- Opening Delimiter -

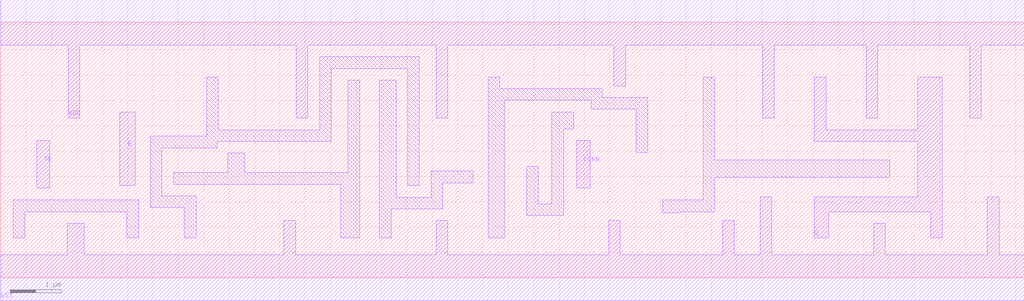
<source format=lef>
# Copyright 2022 GlobalFoundries PDK Authors
#
# Licensed under the Apache License, Version 2.0 (the "License");
# you may not use this file except in compliance with the License.
# You may obtain a copy of the License at
#
#      http://www.apache.org/licenses/LICENSE-2.0
#
# Unless required by applicable law or agreed to in writing, software
# distributed under the License is distributed on an "AS IS" BASIS,
# WITHOUT WARRANTIES OR CONDITIONS OF ANY KIND, either express or implied.
# See the License for the specific language governing permissions and
# limitations under the License.

MACRO gf180mcu_fd_sc_mcu9t5v0__icgtn_4
  CLASS core ;
  FOREIGN gf180mcu_fd_sc_mcu9t5v0__icgtn_4 0.0 0.0 ;
  ORIGIN 0 0 ;
  SYMMETRY X Y ;
  SITE GF018hv5v_green_sc9 ;
  SIZE 20.16 BY 5.04 ;
  PIN CLKN
    DIRECTION INPUT ;
    USE clock ;
    ANTENNAGATEAREA 2.64 ;
    PORT
      LAYER METAL1 ;
        POLYGON 11.35 1.77 11.61 1.77 11.61 2.71 11.35 2.71  ;
    END
  END CLKN
  PIN E
    DIRECTION INPUT ;
    ANTENNAGATEAREA 1.11 ;
    PORT
      LAYER METAL1 ;
        POLYGON 2.345 1.82 2.65 1.82 2.65 3.27 2.345 3.27  ;
    END
  END E
  PIN TE
    DIRECTION INPUT ;
    ANTENNAGATEAREA 1.11 ;
    PORT
      LAYER METAL1 ;
        POLYGON 0.71 1.77 0.97 1.77 0.97 2.71 0.71 2.71  ;
    END
  END TE
  PIN Q
    DIRECTION OUTPUT ;
    ANTENNADIFFAREA 2.9432 ;
    PORT
      LAYER METAL1 ;
        POLYGON 16.03 2.69 17.51 2.69 18.07 2.69 18.07 1.6 16.03 1.6 16.03 0.79 16.31 0.79 16.31 1.3 18.32 1.3 18.32 0.79 18.55 0.79 18.55 3.96 18.07 3.96 18.07 2.92 17.51 2.92 16.26 2.92 16.26 3.96 16.03 3.96  ;
    END
  END Q
  PIN VDD
    DIRECTION INOUT ;
    USE power ;
    SHAPE ABUTMENT ;
    PORT
      LAYER METAL1 ;
        POLYGON 0 4.59 1.325 4.59 1.325 3.15 1.555 3.15 1.555 4.59 2.715 4.59 5.82 4.59 5.82 3.15 6.05 3.15 6.05 4.59 8.25 4.59 8.58 4.59 8.58 3.15 8.81 3.15 8.81 4.59 9.305 4.59 12.08 4.59 12.08 3.785 12.31 3.785 12.31 4.59 12.75 4.59 15.01 4.59 15.01 3.15 15.24 3.15 15.24 4.59 17.05 4.59 17.05 3.15 17.28 3.15 17.28 4.59 17.51 4.59 19.09 4.59 19.09 3.15 19.32 3.15 19.32 4.59 20.16 4.59 20.16 5.49 17.51 5.49 12.75 5.49 9.305 5.49 8.25 5.49 2.715 5.49 0 5.49  ;
    END
  END VDD
  PIN VSS
    DIRECTION INOUT ;
    USE ground ;
    SHAPE ABUTMENT ;
    PORT
      LAYER METAL1 ;
        POLYGON 0 -0.45 20.16 -0.45 20.16 0.45 19.67 0.45 19.67 1.6 19.44 1.6 19.44 0.45 17.43 0.45 17.43 1.07 17.2 1.07 17.2 0.45 15.19 0.45 15.19 1.6 14.96 1.6 14.96 0.45 14.45 0.45 14.45 1.13 14.22 1.13 14.22 0.45 12.21 0.45 12.21 1.13 11.98 1.13 11.98 0.45 8.81 0.45 8.81 1.13 8.58 1.13 8.58 0.45 5.81 0.45 5.81 1.13 5.58 1.13 5.58 0.45 1.65 0.45 1.65 1.075 1.31 1.075 1.31 0.45 0 0.45  ;
    END
  END VSS
  OBS
      LAYER METAL1 ;
        POLYGON 0.245 0.79 0.475 0.79 0.475 1.305 2.485 1.305 2.485 0.79 2.715 0.79 2.715 1.535 0.245 1.535  ;
        POLYGON 3.405 1.845 6.7 1.845 6.7 0.79 7.07 0.79 7.07 3.9 6.84 3.9 6.84 2.075 4.81 2.075 4.81 2.46 4.47 2.46 4.47 2.075 3.405 2.075  ;
        POLYGON 3.175 2.565 4.265 2.565 4.265 2.69 6.51 2.69 6.51 4.13 8.02 4.13 8.02 1.82 8.25 1.82 8.25 4.36 6.28 4.36 6.28 2.92 4.29 2.92 4.29 3.96 4.06 3.96 4.06 2.795 2.945 2.795 2.945 1.385 3.62 1.385 3.62 0.79 3.85 0.79 3.85 1.615 3.175 1.615  ;
        POLYGON 7.46 0.79 7.69 0.79 7.69 1.36 8.71 1.36 8.71 1.875 9.305 1.875 9.305 2.105 8.48 2.105 8.48 1.59 7.79 1.59 7.79 3.9 7.46 3.9  ;
        POLYGON 10.36 1.23 11.09 1.23 11.09 2.935 11.29 2.935 11.29 3.275 10.86 3.275 10.86 1.46 10.59 1.46 10.59 2.2 10.36 2.2  ;
        POLYGON 9.6 0.79 9.93 0.79 9.93 3.505 11.63 3.505 11.63 3.325 12.52 3.325 12.52 2.475 12.75 2.475 12.75 3.555 11.855 3.555 11.855 3.735 9.83 3.735 9.83 3.96 9.6 3.96  ;
        POLYGON 13.045 1.285 13.385 1.285 13.385 1.305 14.07 1.305 14.07 1.98 17.51 1.98 17.51 2.32 14.07 2.32 14.07 3.96 13.84 3.96 13.84 1.535 13.045 1.535  ;
  END
END gf180mcu_fd_sc_mcu9t5v0__icgtn_4

</source>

- Closing Delimiter -

Write out the listing above exactly, images omitted.

<source format=lef>
# Copyright 2022 GlobalFoundries PDK Authors
#
# Licensed under the Apache License, Version 2.0 (the "License");
# you may not use this file except in compliance with the License.
# You may obtain a copy of the License at
#
#      http://www.apache.org/licenses/LICENSE-2.0
#
# Unless required by applicable law or agreed to in writing, software
# distributed under the License is distributed on an "AS IS" BASIS,
# WITHOUT WARRANTIES OR CONDITIONS OF ANY KIND, either express or implied.
# See the License for the specific language governing permissions and
# limitations under the License.

MACRO gf180mcu_fd_sc_mcu9t5v0__icgtn_4
  CLASS core ;
  FOREIGN gf180mcu_fd_sc_mcu9t5v0__icgtn_4 0.0 0.0 ;
  ORIGIN 0 0 ;
  SYMMETRY X Y ;
  SITE GF018hv5v_green_sc9 ;
  SIZE 20.16 BY 5.04 ;
  PIN CLKN
    DIRECTION INPUT ;
    USE clock ;
    ANTENNAGATEAREA 2.64 ;
    PORT
      LAYER METAL1 ;
        POLYGON 11.35 1.77 11.61 1.77 11.61 2.71 11.35 2.71  ;
    END
  END CLKN
  PIN E
    DIRECTION INPUT ;
    ANTENNAGATEAREA 1.11 ;
    PORT
      LAYER METAL1 ;
        POLYGON 2.345 1.82 2.65 1.82 2.65 3.27 2.345 3.27  ;
    END
  END E
  PIN TE
    DIRECTION INPUT ;
    ANTENNAGATEAREA 1.11 ;
    PORT
      LAYER METAL1 ;
        POLYGON 0.71 1.77 0.97 1.77 0.97 2.71 0.71 2.71  ;
    END
  END TE
  PIN Q
    DIRECTION OUTPUT ;
    ANTENNADIFFAREA 2.9432 ;
    PORT
      LAYER METAL1 ;
        POLYGON 16.03 2.69 17.51 2.69 18.07 2.69 18.07 1.6 16.03 1.6 16.03 0.79 16.31 0.79 16.31 1.3 18.32 1.3 18.32 0.79 18.55 0.79 18.55 3.96 18.07 3.96 18.07 2.92 17.51 2.92 16.26 2.92 16.26 3.96 16.03 3.96  ;
    END
  END Q
  PIN VDD
    DIRECTION INOUT ;
    USE power ;
    SHAPE ABUTMENT ;
    PORT
      LAYER METAL1 ;
        POLYGON 0 4.59 1.325 4.59 1.325 3.15 1.555 3.15 1.555 4.59 2.715 4.59 5.82 4.59 5.82 3.15 6.05 3.15 6.05 4.59 8.25 4.59 8.58 4.59 8.58 3.15 8.81 3.15 8.81 4.59 9.305 4.59 12.08 4.59 12.08 3.785 12.31 3.785 12.31 4.59 12.75 4.59 15.01 4.59 15.01 3.15 15.24 3.15 15.24 4.59 17.05 4.59 17.05 3.15 17.28 3.15 17.28 4.59 17.51 4.59 19.09 4.59 19.09 3.15 19.32 3.15 19.32 4.59 20.16 4.59 20.16 5.49 17.51 5.49 12.75 5.49 9.305 5.49 8.25 5.49 2.715 5.49 0 5.49  ;
    END
  END VDD
  PIN VSS
    DIRECTION INOUT ;
    USE ground ;
    SHAPE ABUTMENT ;
    PORT
      LAYER METAL1 ;
        POLYGON 0 -0.45 20.16 -0.45 20.16 0.45 19.67 0.45 19.67 1.6 19.44 1.6 19.44 0.45 17.43 0.45 17.43 1.07 17.2 1.07 17.2 0.45 15.19 0.45 15.19 1.6 14.96 1.6 14.96 0.45 14.45 0.45 14.45 1.13 14.22 1.13 14.22 0.45 12.21 0.45 12.21 1.13 11.98 1.13 11.98 0.45 8.81 0.45 8.81 1.13 8.58 1.13 8.58 0.45 5.81 0.45 5.81 1.13 5.58 1.13 5.58 0.45 1.65 0.45 1.65 1.075 1.31 1.075 1.31 0.45 0 0.45  ;
    END
  END VSS
  OBS
      LAYER METAL1 ;
        POLYGON 0.245 0.79 0.475 0.79 0.475 1.305 2.485 1.305 2.485 0.79 2.715 0.79 2.715 1.535 0.245 1.535  ;
        POLYGON 3.405 1.845 6.7 1.845 6.7 0.79 7.07 0.79 7.07 3.9 6.84 3.9 6.84 2.075 4.81 2.075 4.81 2.46 4.47 2.46 4.47 2.075 3.405 2.075  ;
        POLYGON 3.175 2.565 4.265 2.565 4.265 2.69 6.51 2.69 6.51 4.13 8.02 4.13 8.02 1.82 8.25 1.82 8.25 4.36 6.28 4.36 6.28 2.92 4.29 2.92 4.29 3.96 4.06 3.96 4.06 2.795 2.945 2.795 2.945 1.385 3.62 1.385 3.62 0.79 3.85 0.79 3.85 1.615 3.175 1.615  ;
        POLYGON 7.46 0.79 7.69 0.79 7.69 1.36 8.71 1.36 8.71 1.875 9.305 1.875 9.305 2.105 8.48 2.105 8.48 1.59 7.79 1.59 7.79 3.9 7.46 3.9  ;
        POLYGON 10.36 1.23 11.09 1.23 11.09 2.935 11.29 2.935 11.29 3.275 10.86 3.275 10.86 1.46 10.59 1.46 10.59 2.2 10.36 2.2  ;
        POLYGON 9.6 0.79 9.93 0.79 9.93 3.505 11.63 3.505 11.63 3.325 12.52 3.325 12.52 2.475 12.75 2.475 12.75 3.555 11.855 3.555 11.855 3.735 9.83 3.735 9.83 3.96 9.6 3.96  ;
        POLYGON 13.045 1.285 13.385 1.285 13.385 1.305 14.07 1.305 14.07 1.98 17.51 1.98 17.51 2.32 14.07 2.32 14.07 3.96 13.84 3.96 13.84 1.535 13.045 1.535  ;
  END
END gf180mcu_fd_sc_mcu9t5v0__icgtn_4

</source>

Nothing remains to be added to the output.